In most cases, you only need a simple swap to the highly selective JEFFTREAT3 ULTRA solvent, which was developed jointly by Shell and Huntsman Corporation, and a change to Criterion Catalysts & Technologies’ C-834 high-activity, low-temperature SCOT catalyst, without hardware alterations. The new solvent can achieve deep decreases in H2S emissions while maximising CO2 slippage; absorbs H2S at higher temperatures compared with MDEA, which eliminates the need for a solvent refrigeration system; and provides robust performance compared with formulated MDEA, even with line burner/fuel gas co-firing designs, as it handles CO2 better. The new catalyst increases the destruction of organic sulphur compounds at low operating temperatures.

Table 1. Upgrade option feasibility.

Option Variables Capacity, %base SO2 emissions: 250-MG/NM3 : Solvent flow, %base SO2 emissions: 250-MG/NM3 : Feasibility SO2 emissions: 150-MG/NM3 : Solvent flow, %base SO2 emissions: 150-MG/NM3 : Feasibility
1 Increase front-end pressure 110 110 Yes 113 No
2 Low-level oxygen enrichment 120 102 Yes 105 Yes
3 Both 1 and 2 130 115 No 118 No

Table 2. Upgrading with the SCOT ULTRA process.

Option Variables Capacity, %base SO2 emissions, MG/NM3 Solvent flow, %base Feasibility
1 Increase front-end pressure 130 250 72 Yes
2 Low-level oxygen enrichment 110 150 73 Yes
3 Both 1 and 2 130 150 75 Yes

In this example, Option 1 with the SCOT ULTRA process achieves 130% SRU capacity with only 72% of the solvent flow for the high SO2 emissions regime (Table 2). Option 3 is also feasible with 130% SRU capacity and 75% solvent flow for the low SO2 emissions regime.
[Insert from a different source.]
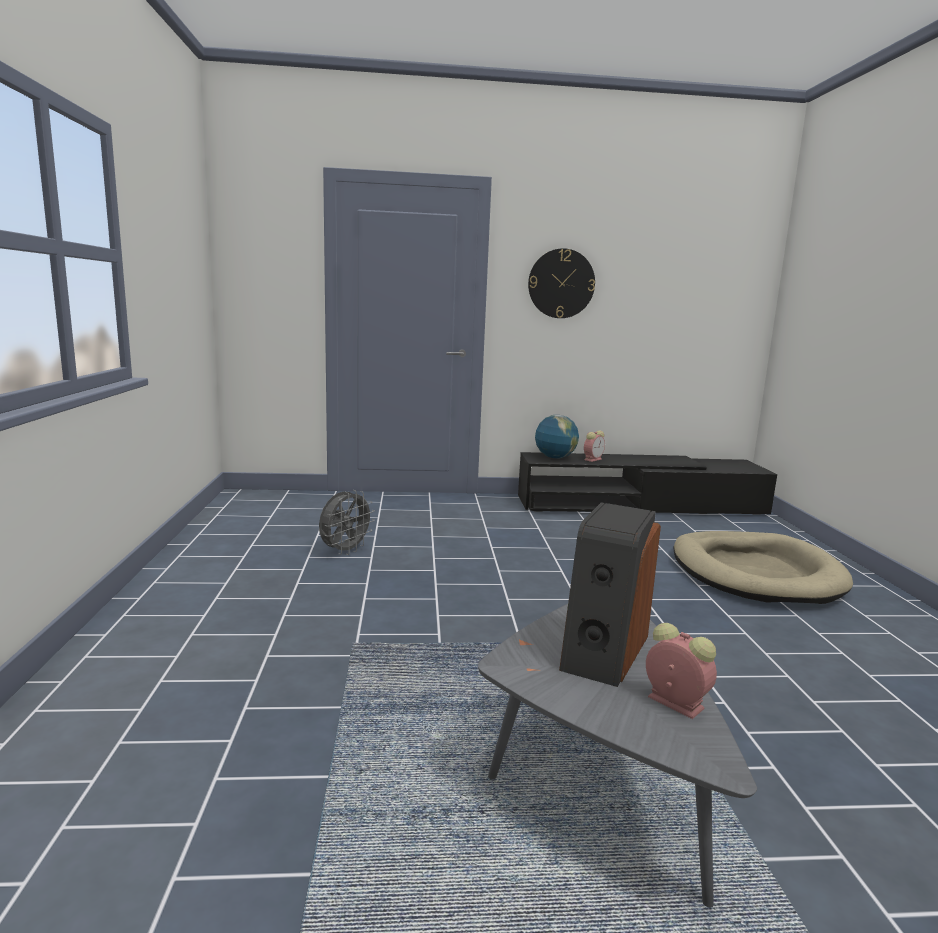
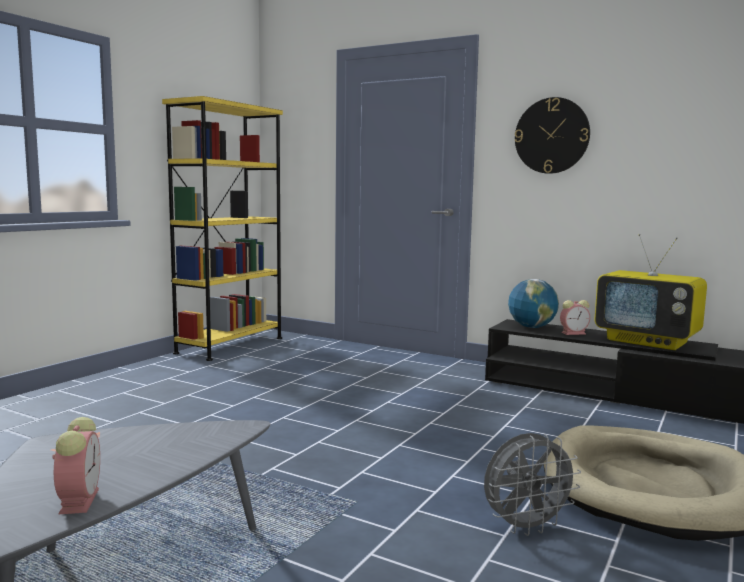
camera: 35 degrees right, 5 degrees down
(229, 516) = (230, 345): none -> yellow bookcase
(345, 551) = (262, 381): grey fan -> grey fan (526, 527)
(603, 651) = (130, 455): speaker -> none
(648, 460) = (648, 341): none -> television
Further analysis shows that using the SCOT ULTRA process in a new tail gas treating unit for a Middle East SRU has the potential to cut a 25-year life-cycle cost to 71% of the equivalent cost using formulated MDEA without cooling.4 In this case, operating costs are halved.

The SCOT ULTRA process is one of a suite of technical solutions with the potential to help turn IMO 2020 to your advantage. If you have not already begun to prepare, the SCOT ULTRA process may represent a quick way to boost sulphur recovery while cutting operating costs.

Key takeaways

  • IMO 2020 specifications mean that high-sulphur fuel oil may soon be worth less than crude oil.
  • A suite of bottom-of-the-barrel sulphur recovery options is available, including a range of brownfield solutions for increasing sulphur-processing capacity.
  • The Shell SCOT ULTRA process is a solution that can be implemented quickly through a solvent and catalyst swap, without hardware changes in most cases, to help you to debottleneck SRU capacity with low oxygen enrichment.
  • The Shell SCOT ULTRA process can cut solvent circulation to 70–75% of the base design, which can potentially reduce operational costs by 50%, mostly through lower reboiler duty (steam consumption).

1 SCOT is a trademark owned by the Shell group of companies.

2 Amine acid gas at 50°C, 0.75 barg and 100 t/d, composed of 95.5 mol% H2S, 4.05 mol% carbon dioxide (CO2) and 0.45 mol% hydrocarbons, and sour water stripper acid gas at 80°C, 0.8 barg and 15 t/d, composed of 62.4 mol% H2S, 2.4 mol% CO2, 34.4 mol% ammonia and 0.8 mol% hydrocarbons (dry basis).

3 JEFFTREAT is a registered trademark of Huntsman Corporation or an affiliate thereof in one or more, but not all countries.

4 Analysis based on a Middle East refinery with a 220-t/d capacity SRU that needs a new tail gas treating unit with a 25-year life to handle an absorber feed gas with 2.5 mol% H2S and 0.8 mol% CO2. The treated gas must have <200 ppmv H2S to meet a 500-mg/Nm3 SO2 emissions limit. Low- and high-pressure steam costs $3.6/t and $5.8/t respectively, and power costs $0.035/kWh. The cost of cooling the solvent from 60 to 42°C is $0.05/m3.